● **Trecho do documento**

____

Reestatização da coleta de lixo provoca impeachment do prefeito de Bogotá


Mónica Roa Rojas – Colômbia
Quem compareceu à popular Praça Bolívar, em Bogotá, aceitando o convite para comemorar a vitória jurídica do prefeito Gustavo Petro na CIDH – o que lhe concedeu, quase à meia-noite de terça-feira, as medidas cautelares de proteção a seus direitos políticos, instando o governo da Colômbia a mantê-lo em seu cargo –, não imaginavam que estariam diante de seu ex-prefeito.

De fato, por volta das 15h daquele dia (19) começaram a chegar à praça os primeiros convocados pelo prefeito Petro para festejar o anúncio da CIDH, que buscava deter a implacável decisão do procurador Alexandro Ordoñez de retirá-lo de seu cargo e condená-lo à morte política com uma suspensão de 15 anos.

____

● **Descrição da tarefa**
Reproduza, sem alterações, a passagem da notícia sobre o impeachment do prefeito de Bogotá que começa em "Mónica Roa Rojas" e vai até "de seu ex-prefeito.", inclusive.

● **Conteúdo dos registros**
____

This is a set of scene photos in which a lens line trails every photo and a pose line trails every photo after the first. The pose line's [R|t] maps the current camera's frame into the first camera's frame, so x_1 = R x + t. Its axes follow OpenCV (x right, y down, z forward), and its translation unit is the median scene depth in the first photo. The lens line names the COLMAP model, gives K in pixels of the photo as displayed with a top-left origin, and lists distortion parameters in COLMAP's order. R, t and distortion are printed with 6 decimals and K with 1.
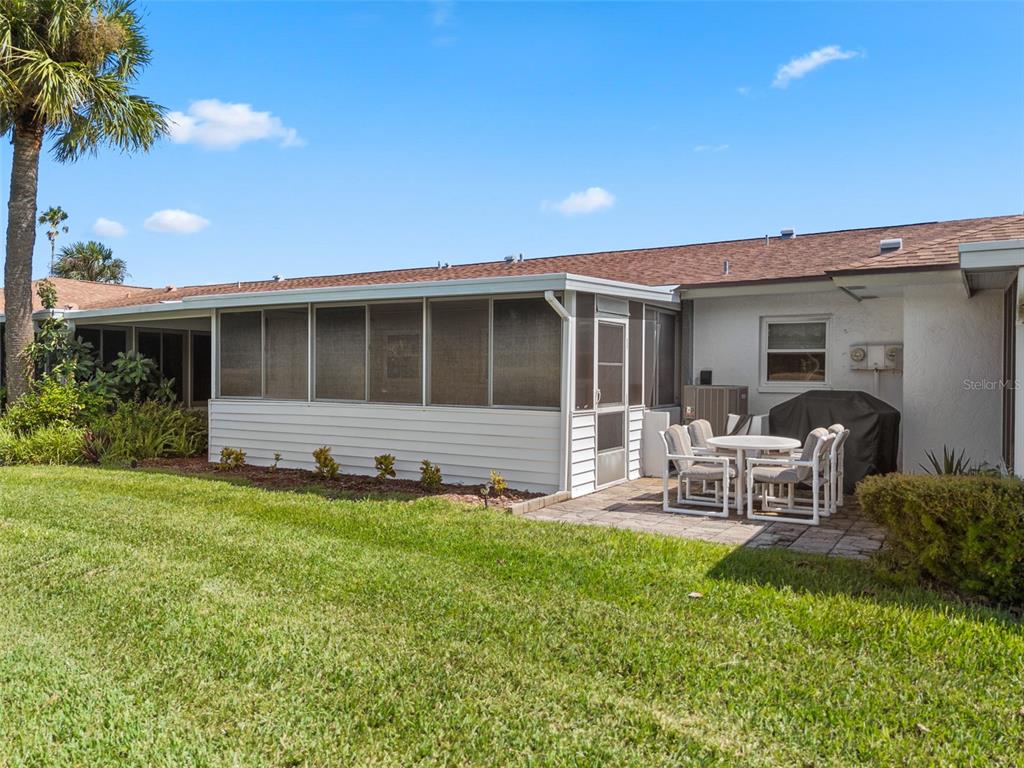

____

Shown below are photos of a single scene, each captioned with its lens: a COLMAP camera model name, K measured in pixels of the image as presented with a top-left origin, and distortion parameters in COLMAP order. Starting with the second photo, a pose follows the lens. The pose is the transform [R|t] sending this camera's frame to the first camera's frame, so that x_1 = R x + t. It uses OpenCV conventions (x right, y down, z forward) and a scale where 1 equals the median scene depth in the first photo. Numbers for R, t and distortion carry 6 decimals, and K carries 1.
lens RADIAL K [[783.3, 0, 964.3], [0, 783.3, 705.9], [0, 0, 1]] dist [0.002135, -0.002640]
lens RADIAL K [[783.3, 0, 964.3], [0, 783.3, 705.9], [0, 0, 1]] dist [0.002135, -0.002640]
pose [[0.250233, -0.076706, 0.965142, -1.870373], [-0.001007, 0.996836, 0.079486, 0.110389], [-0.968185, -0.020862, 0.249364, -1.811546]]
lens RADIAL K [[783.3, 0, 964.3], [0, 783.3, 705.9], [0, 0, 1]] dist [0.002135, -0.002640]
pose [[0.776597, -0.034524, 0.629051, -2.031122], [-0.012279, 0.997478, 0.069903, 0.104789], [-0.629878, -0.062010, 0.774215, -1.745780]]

____

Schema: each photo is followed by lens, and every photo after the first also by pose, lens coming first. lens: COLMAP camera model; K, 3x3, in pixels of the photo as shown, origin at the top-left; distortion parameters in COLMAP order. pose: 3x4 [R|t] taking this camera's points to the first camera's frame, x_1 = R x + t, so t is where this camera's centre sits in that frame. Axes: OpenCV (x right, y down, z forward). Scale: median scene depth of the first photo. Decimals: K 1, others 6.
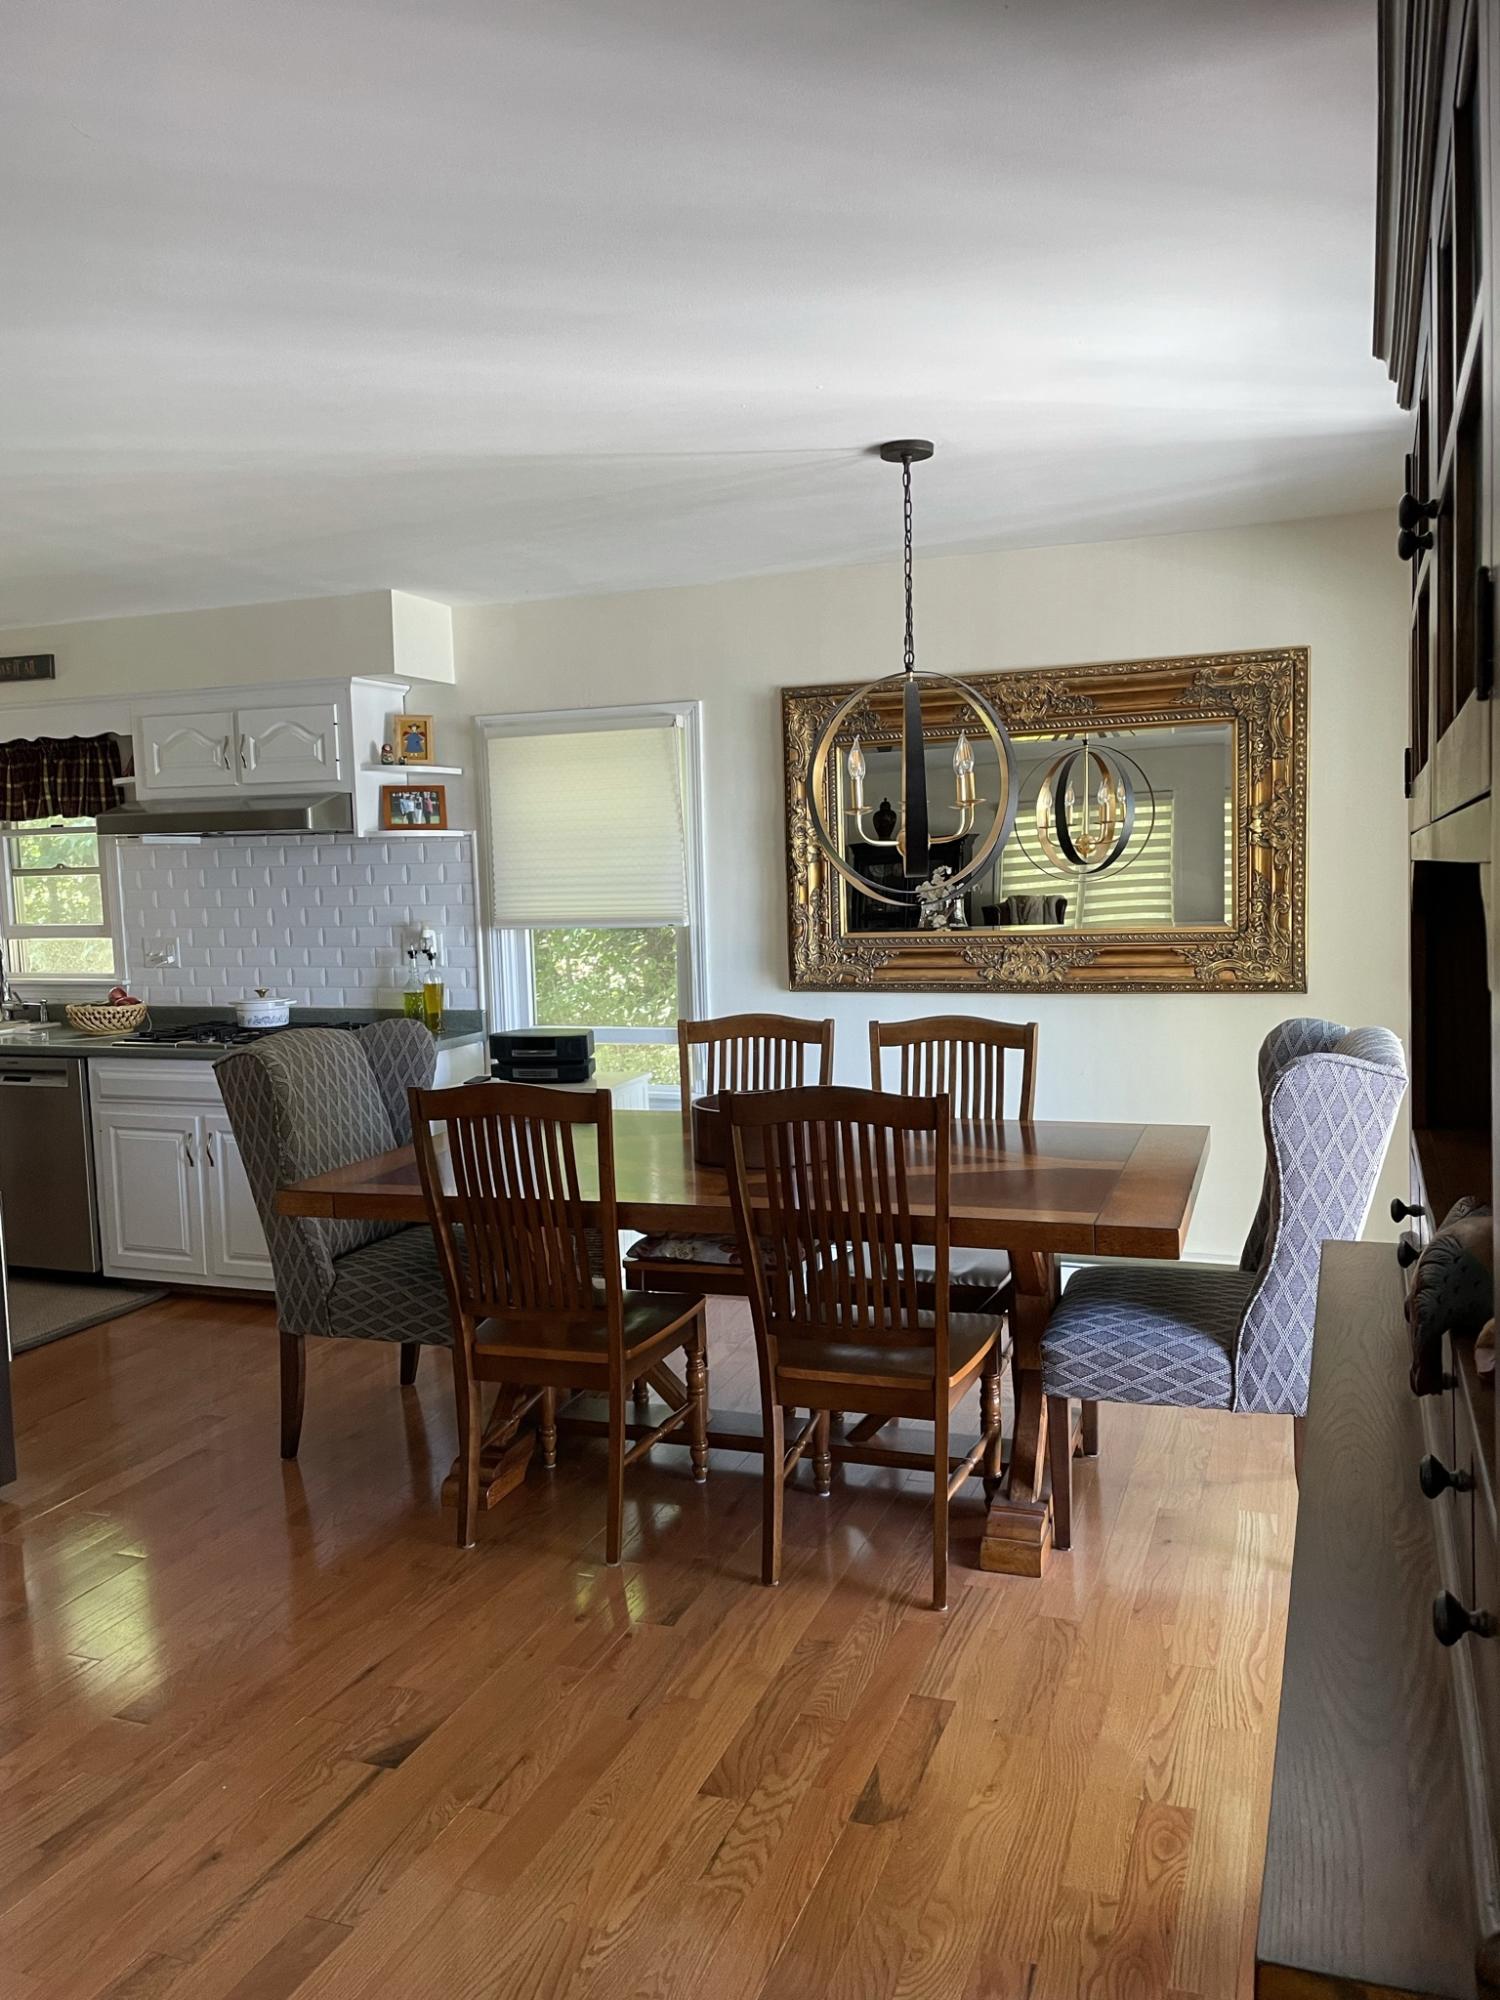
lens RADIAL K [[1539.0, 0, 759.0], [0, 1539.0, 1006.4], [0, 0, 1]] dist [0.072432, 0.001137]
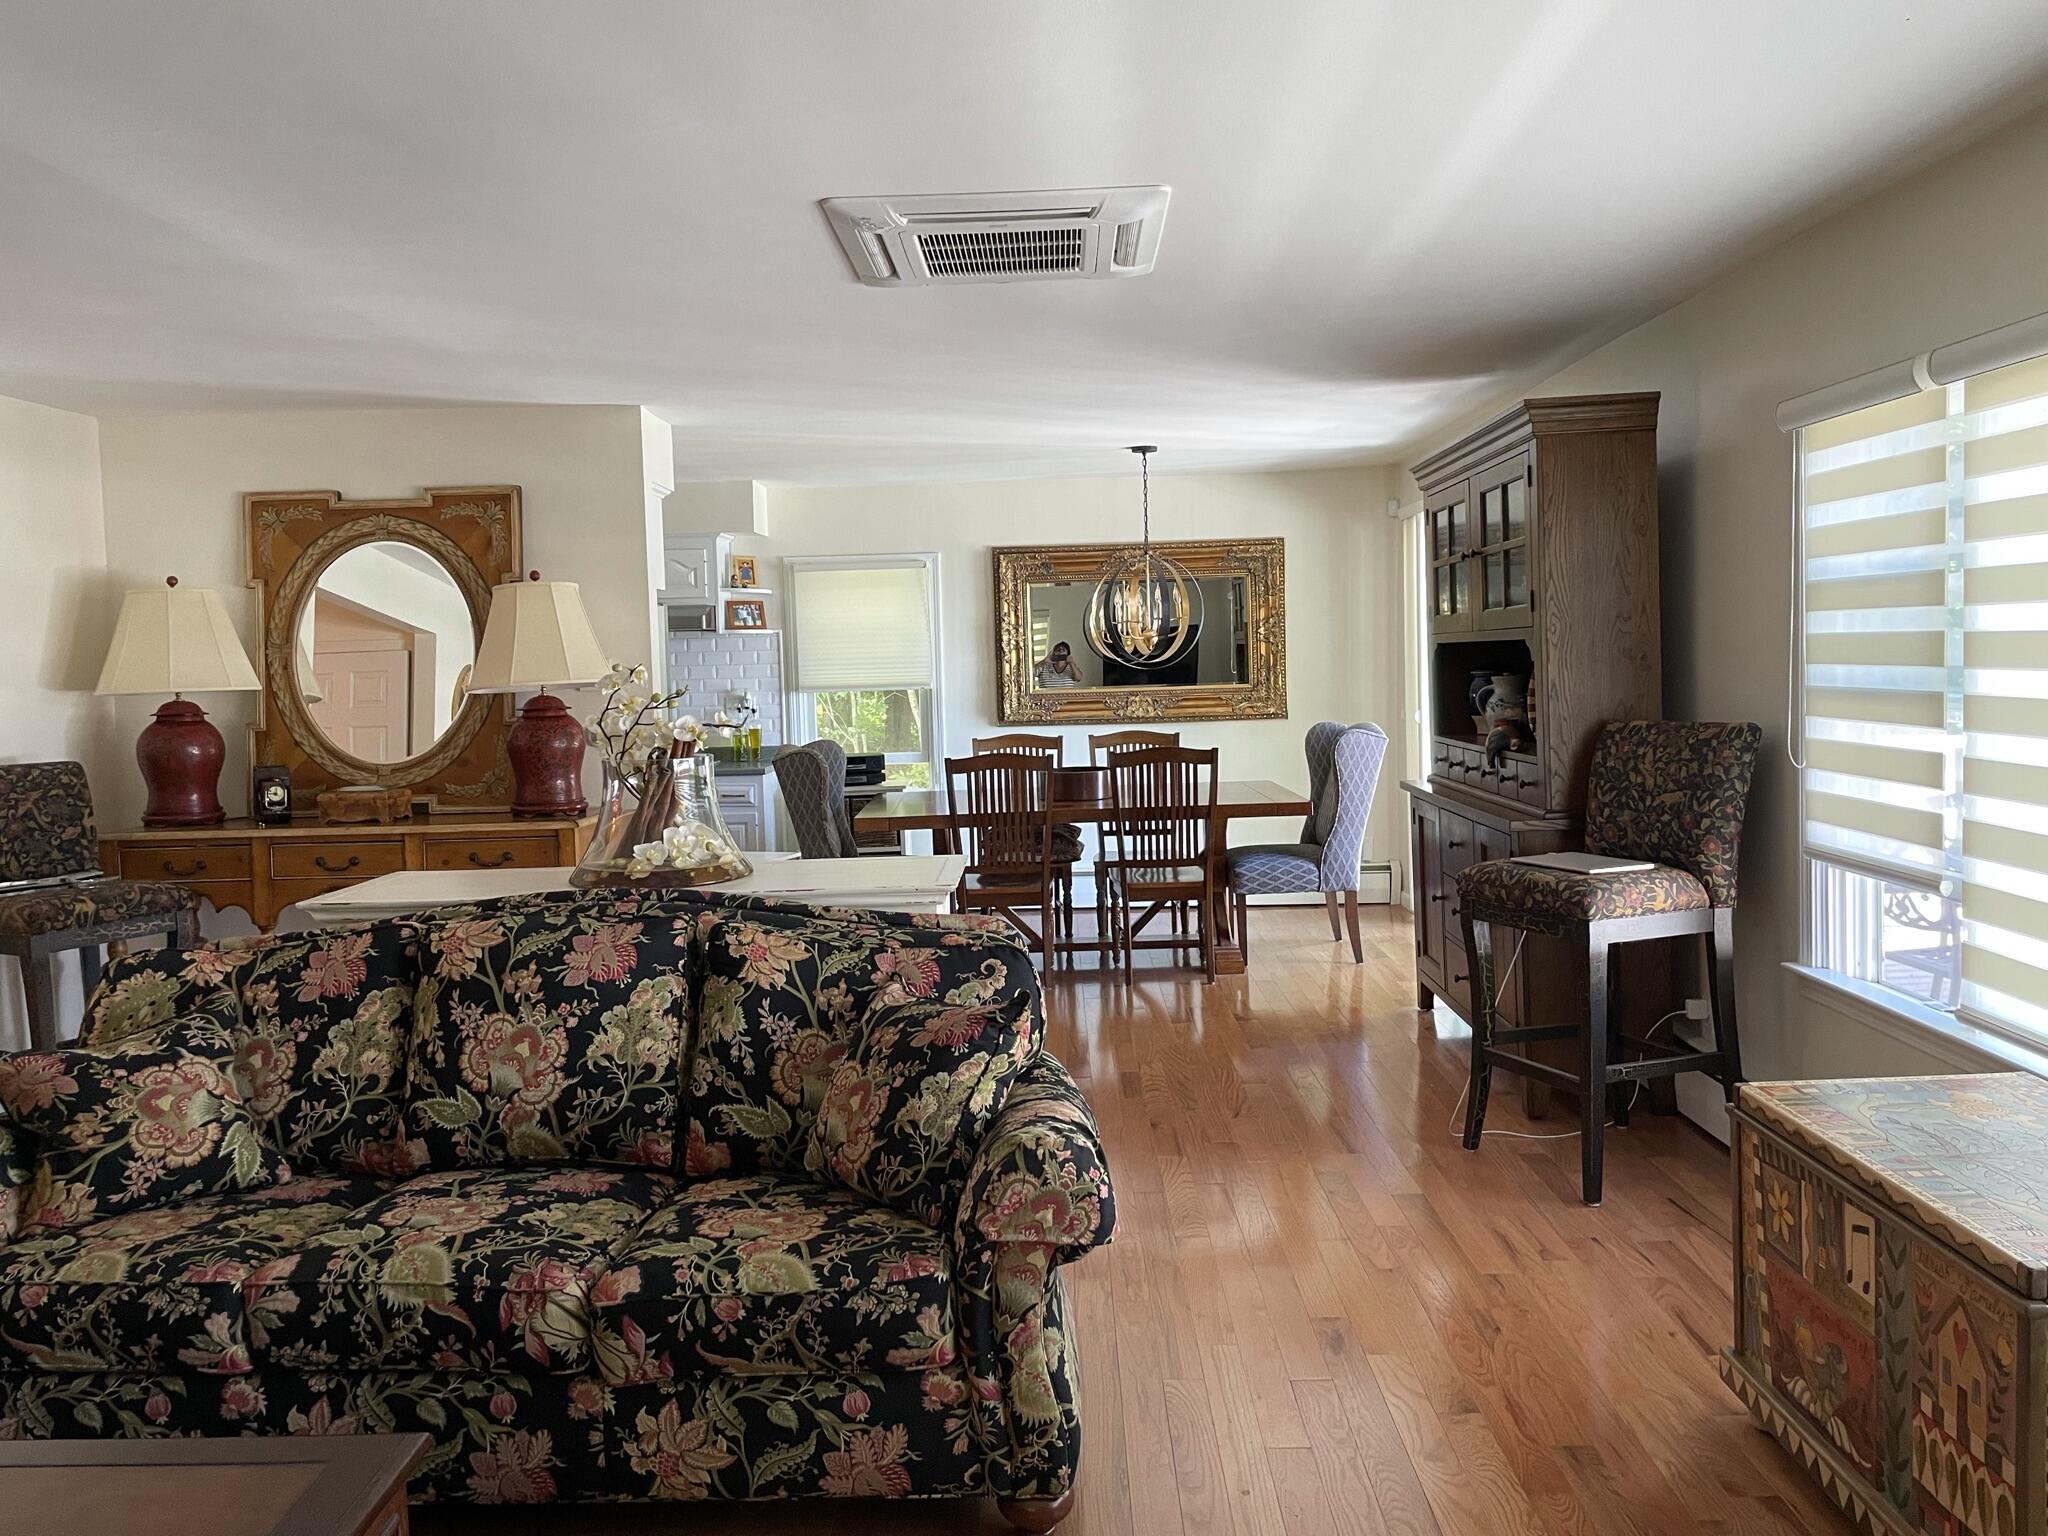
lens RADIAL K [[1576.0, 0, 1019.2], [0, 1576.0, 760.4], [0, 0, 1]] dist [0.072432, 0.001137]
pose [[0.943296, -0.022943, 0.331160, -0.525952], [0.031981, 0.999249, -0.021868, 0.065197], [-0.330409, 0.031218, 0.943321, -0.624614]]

____

● **Resposta**
Mónica Roa Rojas – Colômbia
Quem compareceu à popular Praça Bolívar, em Bogotá, aceitando o convite para comemorar a vitória jurídica do prefeito Gustavo Petro na CIDH – o que lhe concedeu, quase à meia-noite de terça-feira, as medidas cautelares de proteção a seus direitos políticos, instando o governo da Colômbia a mantê-lo em seu cargo –, não imaginavam que estariam diante de seu ex-prefeito.